- _KUTIPAN TEKS_:
=====
Kamis 01 Jun 2017 09:31 WIB

Cinta Sejati

Rep: Nashih Nasrullah/ Red: Agung Sasongko
Perjalanan sufi (ilustrasi)
Foto: Blogspot.com
Perjalanan sufi (ilustrasi)

REPUBLIKA.CO.ID, JAKARTA -- Syamsuddin Muhammad al-Hafizh (1320-1389). Dunia tasawuf mengenalnya sebagai “penyair mistis yang agung”. Sosok kelahiran Syiraz, Iran Tengah, tersebut dikenal memiliki banyak karya puisi yang bernuansakan sufisme. Para ahli mencatat, karya sastranya terdiri atas 500 sajak, 42 kuatrain, dan kasidah.

Hampir keseluruhan puisi tersebut bertemakan tentang olah spiritual, cinta sufistik, dan kesatuan wujud. Tetapi, tak disangka bahwa perjalanan spiritualnya tersebut melewati fase-fase yang berliku, terkadang terjal.
=====
- _DATA_:
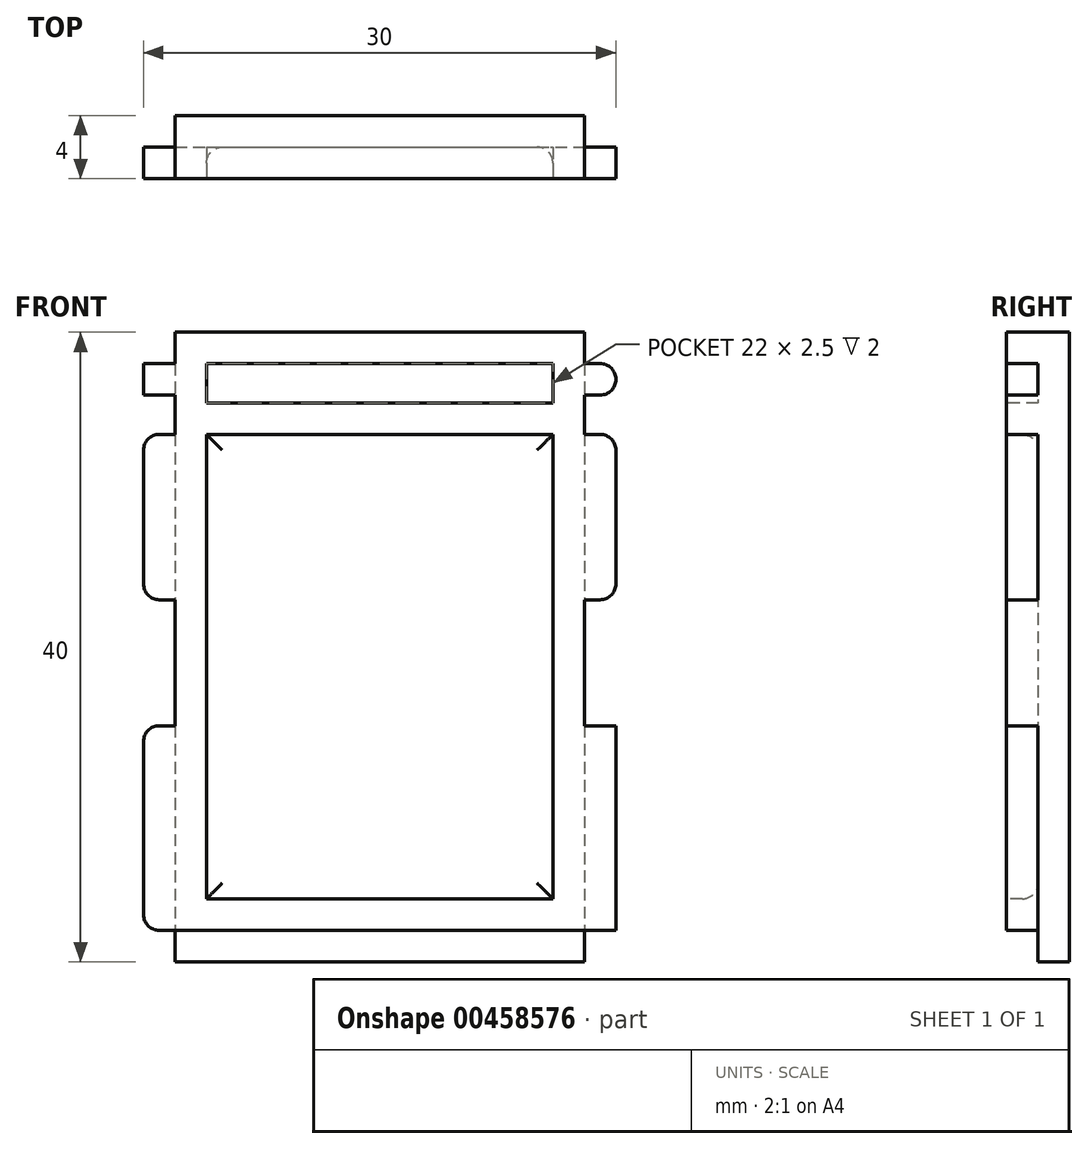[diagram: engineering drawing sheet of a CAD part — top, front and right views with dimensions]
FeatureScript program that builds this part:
=====
- _TUGAS YANG DIKERJAKAN_:
1 - Terjemahkan kalimat berikut dari teks tentang al-Hafizh ke dalam bahasa Inggris: "Hampir keseluruhan puisi tersebut bertemakan tentang olah spiritual, cinta sufistik, dan kesatuan wujud."
2 - Cetaklah bagian teks tentang al-Hafizh yang dimulai dengan "Cinta Sejati" dan berlanjut hingga "kuatrain, dan kasidah.", tanpa mengubah satu huruf pun.

- _KUNCI JAWABAN_:
1 - Almost all of these poems take as their themes spiritual practice, Sufi love, and the unity of being.

2 -
Cinta Sejati

Rep: Nashih Nasrullah/ Red: Agung Sasongko
Perjalanan sufi (ilustrasi)
Foto: Blogspot.com
Perjalanan sufi (ilustrasi)

REPUBLIKA.CO.ID, JAKARTA -- Syamsuddin Muhammad al-Hafizh (1320-1389). Dunia tasawuf mengenalnya sebagai “penyair mistis yang agung”. Sosok kelahiran Syiraz, Iran Tengah, tersebut dikenal memiliki banyak karya puisi yang bernuansakan sufisme. Para ahli mencatat, karya sastranya terdiri atas 500 sajak, 42 kuatrain, dan kasidah.